#### EXCERPT:
Re: Correct Way to Store Data

Posted by Matt <dr...@gmail.com>.
I don't think that's correct.

As far as I know, on Ignite it's fine to put more than one type on the same
cache, because a cache is like a schema (in the relational db world) and
not a table. So for each type on a cache, a different table on H2 is
created. There's no need for additional logic to fetch different types from
the same cache, because internally they live in a different and independent
table each.

If you save an object of class Foo and another one of class Bar inside
cache MyCache, they would reside in "MyCache"."Foo" and "MyCache"."Bar"
respectively.

That's why a model like #2 may make more sense than #1. However, I agree
with you that #2 would make it impossible to specify a different memory
policy for different products, but that is not required in this case anyway.

Matt

On Fri, May 26, 2017 at 4:34 PM, Dmitry Pavlov <dp...@gmail.com>
wrote:

> Hi Matt,
>
>
>
> Ignite cache more or less corresponds to table from relational world.
>
>
>
> As for caches number: Both ways are possible. In relational world, by the
> way, you also can place different business objects into one table, but you
> will have to introduce additional type field.
>
>
>
> Similar for the cache, you can place different values into the same cache,
> but it is on your own to provide additional logic to separate what type of
> object was selected.
>
>
>
> Known benefit of having 1 cache to 1 business object type: you can do fine
> grained tuning of cache quotes (memory policies), and other cache
> parameters separately for each business object type.
>
>
>
> Hope this helps.
>
>
>
> Sincerely,
>
> Dmitriy Pavlov
>
>
> пт, 26 мая 2017 г. в 22:03, Matt <dr...@gmail.com>:
>
>> Interesting, so #3 is not the way to go.
>>
>> What about #2? That would be the "relational database way of doing it",
>> which is what Ignite uses behind the scene (H2). What's the disadvantage
>> compared to #1?
>>
>> Thanks for sharing your insight.

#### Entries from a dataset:

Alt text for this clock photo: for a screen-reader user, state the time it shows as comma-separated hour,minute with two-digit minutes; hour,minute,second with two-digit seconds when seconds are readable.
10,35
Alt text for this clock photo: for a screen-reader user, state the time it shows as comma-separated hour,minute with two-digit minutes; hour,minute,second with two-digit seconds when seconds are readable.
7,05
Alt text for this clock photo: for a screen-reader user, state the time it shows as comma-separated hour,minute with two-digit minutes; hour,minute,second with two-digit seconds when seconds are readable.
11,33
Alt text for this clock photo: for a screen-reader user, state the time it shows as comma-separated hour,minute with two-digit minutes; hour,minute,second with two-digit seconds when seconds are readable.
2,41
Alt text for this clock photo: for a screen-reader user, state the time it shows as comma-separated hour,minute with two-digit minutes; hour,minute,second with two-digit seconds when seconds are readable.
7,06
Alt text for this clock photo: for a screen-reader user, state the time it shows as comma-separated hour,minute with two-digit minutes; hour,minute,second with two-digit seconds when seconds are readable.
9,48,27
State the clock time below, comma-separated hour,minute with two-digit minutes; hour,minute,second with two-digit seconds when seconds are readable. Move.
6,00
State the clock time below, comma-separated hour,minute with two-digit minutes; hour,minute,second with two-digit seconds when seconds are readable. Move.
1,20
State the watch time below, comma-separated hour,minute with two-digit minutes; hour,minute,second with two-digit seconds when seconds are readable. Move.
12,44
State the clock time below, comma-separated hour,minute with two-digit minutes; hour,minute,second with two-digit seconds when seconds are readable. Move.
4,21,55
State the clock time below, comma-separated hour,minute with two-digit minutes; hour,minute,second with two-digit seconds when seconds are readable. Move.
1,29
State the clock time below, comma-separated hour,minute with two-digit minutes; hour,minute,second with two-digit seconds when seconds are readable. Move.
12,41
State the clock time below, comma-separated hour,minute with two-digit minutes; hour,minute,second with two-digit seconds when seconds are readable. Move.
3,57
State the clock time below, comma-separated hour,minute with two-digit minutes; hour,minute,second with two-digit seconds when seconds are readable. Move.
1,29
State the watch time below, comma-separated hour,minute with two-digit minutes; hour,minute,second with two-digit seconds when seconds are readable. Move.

#### WHAT YOU ARE ASKED TO DO:
Answer these questions about the thread on storing data:
(a) In Matt's top post, what does he say an Ignite cache is like in the relational database world?
(b) In the quoted reply beginning "Hi Matt," what must be introduced to place different business objects into one relational table?
(c) In Matt's earliest message, what does he say Ignite uses behind the scenes?

#### EXPECTED ANSWER:
(a) A schema, not a table.
(b) An additional type field.
(c) H2.